All successful vaccines against SARS-CoV-2 have used the spike protein as the target and delivered the vaccine by intramuscular injection, typically a shot in the left or right shoulder. The vaccines have proven to be spectacularly effective, protecting against infection, severe disease, and death. However, recent mutations of SARS-CoV-2 have created varients that can cause breakthrough infections at a significant rate. While those who are vaccinated are still protected against severe disease and death, protection against infection does appear to wane after several months. This can allow the virus to continue to spread and impact those who cannot or will not get vaccinated. SARS-CoV-2 infection begins in the nose and the upper respiratory tract. Intramuscular injection does not stimulate strong mucosal immunity in these areas.

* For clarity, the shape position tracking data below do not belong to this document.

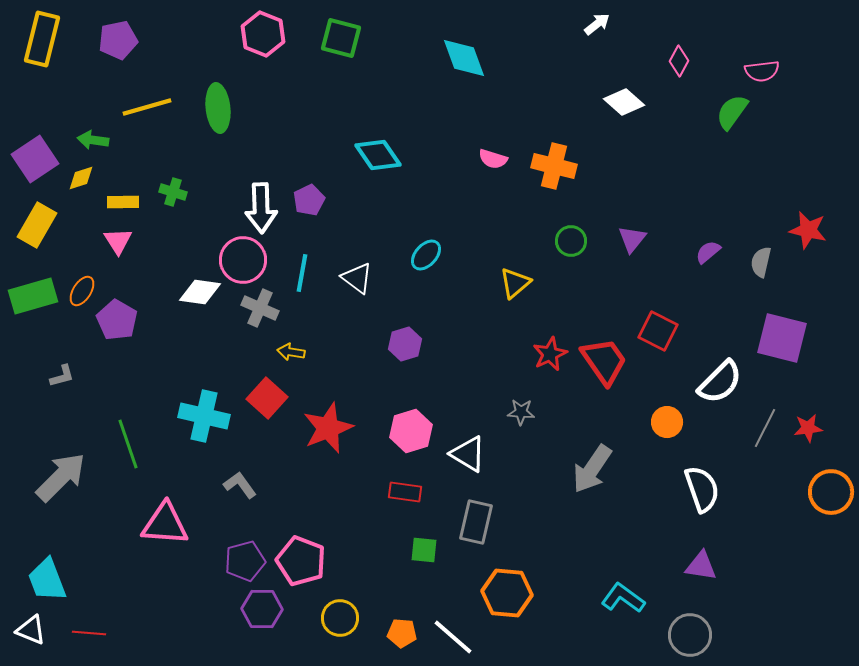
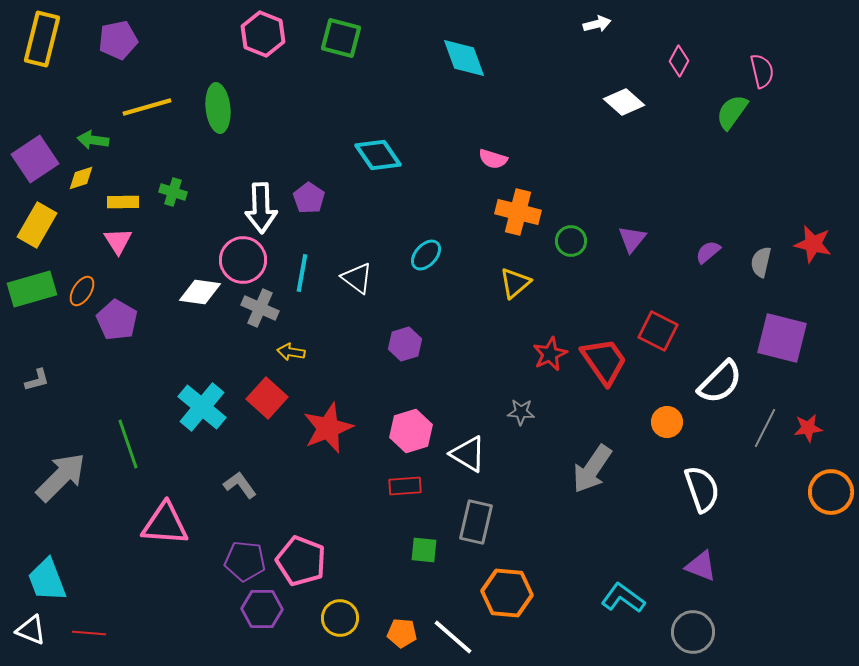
white arrow at (597, 24): rotated 24 degrees clockwise
pink semicircle at (762, 71): rotated 96 degrees counterclockwise
orange cross at (554, 166): moved 36 px left, 46 px down
purple pentagon at (309, 200): moved 2 px up; rotated 12 degrees counterclockwise
red star at (808, 230): moved 5 px right, 14 px down
green rectangle at (33, 296): moved 1 px left, 7 px up
gray L-shape at (62, 376): moved 25 px left, 4 px down
cyan cross at (204, 416): moved 2 px left, 9 px up; rotated 27 degrees clockwise
red rectangle at (405, 492): moved 6 px up; rotated 12 degrees counterclockwise
purple pentagon at (245, 561): rotated 21 degrees clockwise
purple triangle at (701, 566): rotated 12 degrees clockwise
gray circle at (690, 635): moved 3 px right, 3 px up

An et al. from the University of Texas have developed a single-dose intranasal vaccination system that elicits rapid systemic and mucosal immunity. Importantly, spike-specific IgA responses are present in the nasal compartment and the lung after vaccination and will presumably be better at preventing infection than current vaccines. Inhaled vaccines were difficult to deliver and there was a need for appropriate adjuvants that would stimulate a robust response. (Adjuvants are added to vaccines to enhance the body's immune response to an antigen.) The authors report the creation of adjuvants that stimulate the STING pathway (STINGa) was the key to vaccine effectiveness.

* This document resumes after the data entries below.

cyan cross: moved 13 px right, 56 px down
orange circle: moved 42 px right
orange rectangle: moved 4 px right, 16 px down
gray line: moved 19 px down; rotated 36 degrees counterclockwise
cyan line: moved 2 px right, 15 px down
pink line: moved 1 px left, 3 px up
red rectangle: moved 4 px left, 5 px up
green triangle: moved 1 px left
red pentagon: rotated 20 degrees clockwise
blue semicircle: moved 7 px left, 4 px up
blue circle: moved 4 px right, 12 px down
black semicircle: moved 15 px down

STINGa was formulated in liposome particles by a simple hydration procedure. These nanoSTING particles were stable at refrigerator temperatures. The active vaccine was created by mixing lyophilized spike proteins with nanoSTING and immediately inoculating mice with the mixture. A convenient, foolproof method of preparing the vaccine will have to be developed for this to have widespread use.
The mice vaccinated with nanoSTING had a rapid immune response in 15 days. The response included neutralizing antibodies, B-cells, T-cells, and serum IgA. Especially important, a strong immune response was found in the nasal immune tissue of the mice, suggesting that they would have strong protection against infection with SARS-CoV-2. Unfortunately, the immunized mice were not challenged by infection since they are not an appropriate model for these types of studies. The authors indicate that studies in hamsters or monkeys where viral challenges are possible is the next set of experiments.
There is a long way to go before this hits clinical trials, but it may eventually be a path toward more robust protection against respiratory viruses.